Tıpkı bir zamanlar Türkiye’de olduğu gibi halkın halka kırdırılarak bundan nemalanan siyasilerin sadece kendilerini düşünmeleri gibi bir ortam yaratılmak isteniyor ki bizler için çok hassas ve tehlikeli bir oyun bu.
Karpaz’ı anlamak demek yılda 1-2 hafta orada tatil yapmak değil, yıl 365 gün orada hem güzelliklerini hem de sıkıntılarını birebir yaşamakla olur. Sadece doğasının, denizinin ve havasının elit güzelliğini değil bölge halkının da sosyo-ekonomik yapısını anlamaya çalışmak lazım. İşte o zaman genel bir bilgiye sahip olup rahmetli Uğur Mumcu’nun da dediği gibi FİKİR SAHİBİ olabiliriz.
Kısacası biz ülkemizin her yerini sevdiğimiz gibi Karpaz’ı da sahilleriyle, doğasıyla, faunasıyla, florasıyla, taşıyla, dağıyla ve halkıyla seviyoruz ve her bölgeye olduğu gibi buraya da hiçbir şekilde zarar gelmemesi için hep birlikte elbirliği ile mücadele edeceğiz.

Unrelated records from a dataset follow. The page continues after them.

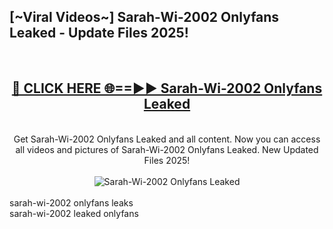 <h2>[~Viral Videos~] Sarah-Wi-2002 Onlyfans Leaked - Update Files 2025!</h2>
<br>
<div align="center">
<h2><a href="https://betterlinks.top/A2PfLJ" rel="nofollow">🔴 CLICK HERE 🌐==►► Sarah-Wi-2002 Onlyfans Leaked</a></h2>
<br>
Get Sarah-Wi-2002 Onlyfans Leaked and all content. Now you can access all videos and pictures of Sarah-Wi-2002 Onlyfans Leaked. New Updated Files 2025!
<br>
<br>
<a href="https://betterlinks.top/A2PfLJ" rel="nofollow" data-target="animated-image.originalLink"><img src="https://i.ibb.co.com/WyWwxjT/player-gif2.gif" alt="Sarah-Wi-2002 Onlyfans Leaked" style="max-width: 100%; display: inline-block;" data-target="animated-image.originalImage"></a>
</div>
<br>
sarah-wi-2002 onlyfans leaks<br>
sarah-wi-2002 leaked onlyfans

Karpaz halkına çağrım, sizleri provoke etmeye çalışan ve yarınki eyleme yönelik dolduruşa getirmek isteyenlere karşı dikkatli olmanızdır; zaten yıllar itibarı ile mağduriyetinizin de sorumlusu onlar değil mi? Karpaz'ın doğal güzelliği, dokusu, havası ve tüm güzelliklerine birlikte dayanışarak sahip çıkıp bu eylemin salt yol yapımına karşı bir eylem olarak görülmemesi gerekliliği hassasiyetine önem çekmek ister sağduyumuzun hakim gelmesini arzu ederim.